Находилось это коммерческое предприятие на заднем дворе, где из подвалов несло ацетоном, а из люков в зимнее время поднимался развесистый пар. В наспех снятой, обклеенной афишами квартире, хранившей на дверях комнат прибитые гвоздями дополнительные замки, заседали посреди краденой школьной мебели мутноглазый директор, он же начальник, он же Командир, и хитрая, как щука, секретарша с пискливым голосом электродрели и гусиной шеей, покрытой цветущими вишневыми пятнами. В дневное время в конторе толкались сутулые люди с толстыми шеями в кожаной одежде разной степени потертости, люди, метавшие на секретарский стол прозрачные на сгибах товарные документы, фиолетовые каракули банков и разноцветные пачки наличных денег, похожие на игрушечные кирпичи.


24.

Доктор приезжал в контору без всякого дела каждые два-три дня, неизменно прося таксиста заезжать на задний двор, чтобы видно было из окна, как он выходит из машины. В конторе Доктор беседовал с толстошеими, однако, чуть свысока; любезно кланялся секретарше, пару раз пожал руку и Командиру, передав ему попутно привет от какого-то Тимура. Оба раза Командир мучительно морщил лоб, силясь вспомнить, кто такой Тимур, но вопроса в спешке так и не задал.


25.

Пару раз Доктор привозил с собой и передавал секретарше аккуратные конверты все от того же Тимура. В конвертах содержались небольшие, но убедительные на вес и на ощупь стопки заморских зеленых банкнотов, все по двадцать бакинских.

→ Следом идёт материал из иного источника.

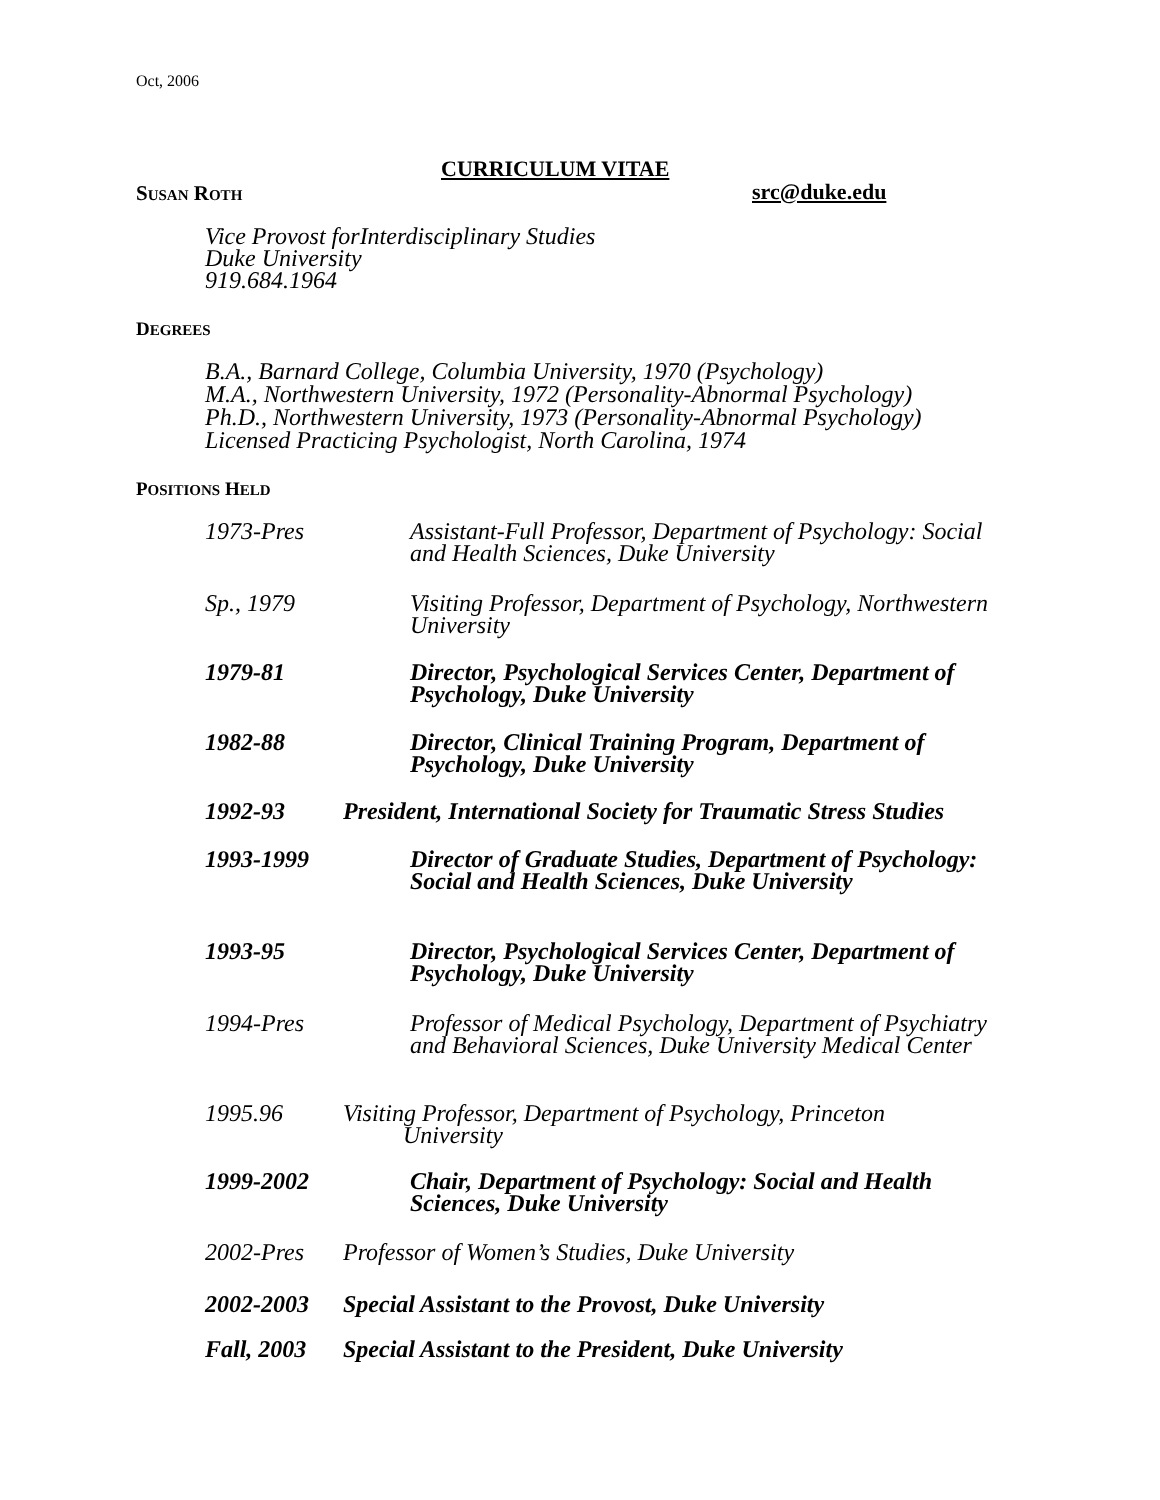Oct, 2006
CURRICULUM VITAE
SUSAN ROTH src@duke.edu
Vice Provost forInterdisciplinary Studies
Duke University
919.684.1964
DEGREES
B.A., Barnard College, Columbia University, 1970 (Psychology)
M.A., Northwestern University, 1972 (Personality-Abnormal Psychology)
Ph.D., Northwestern University, 1973 (Personality-Abnormal Psychology)
Licensed Practicing Psychologist, North Carolina, 1974
POSITIONS HELD
1973-Pres Assistant-Full Professor, Department of Psychology: Social and Health Sciences, Duke University
Sp., 1979 Visiting Professor, Department of Psychology, Northwestern University
1979-81 Director, Psychological Services Center, Department of Psychology, Duke University
1982-88 Director, Clinical Training Program, Department of Psychology, Duke University
1992-93 President, International Society for Traumatic Stress Studies
1993-1999 Director of Graduate Studies, Department of Psychology: Social and Health Sciences, Duke University
1993-95 Director, Psychological Services Center, Department of Psychology, Duke University
1994-Pres Professor of Medical Psychology, Department of Psychiatry and Behavioral Sciences, Duke University Medical Center
1995.96 Visiting Professor, Department of Psychology, Princeton
University
1999-2002 Chair, Department of Psychology: Social and Health Sciences, Duke University
2002-Pres Professor of Women’s Studies, Duke University
2002-2003 Special Assistant to the Provost, Duke University
Fall, 2003 Special Assistant to the President, Duke University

"Что за Тимур, наконец? - водил мутными глазами по вечерам Председатель. - Помню, был такой человек, но где?.. когда?.."

"Дурачок ты у нас," - любовно улыбалась секретарша, усердно складывая деньги в железный облупленный ящик.


26.

И ее щучьи зубы блестели в ночи.


27.

И когда Командир вдруг занервничал и в мутных его глазах появилась прозрачная глубина тоскливого страха, а люди с толстыми шеями вдруг опасно замахали руками перед его лицом, и для Командира стало куда спокойнее не приходить в контору, а, наоборот, звонить откуда-то снаружи, отдавая распоряжения секретарше, оставленной на съедение толстошеим...


28.

...то очередным таким звонком Командир передал ей следующий приказ:

"Слушай меня. Счас приедет этот пацан от Тимура... Ты, вот что, отдай ему зелень из ящика. Пусть у Тимура пока полежит..."


29.

...и Доктор пришел, немногословный как Штирлиц, и взгляд его говорил: "Мужайся!" И, достойно попросив толстошеих ждать в коридоре, он положил неигрушечный зеленый кирпич на дно надежной матерчатой сумки и, не спеша уходить, пожал секретарше руку со значением. А во дворе привычно рычал таксомотор, готовый сорваться с места и нестись вдаль без оглядки.


30.

Надо отдать должное: Доктор и до того случая бесподобно подражал голосам людей и всех нас таким образом неоднократно водил за нос.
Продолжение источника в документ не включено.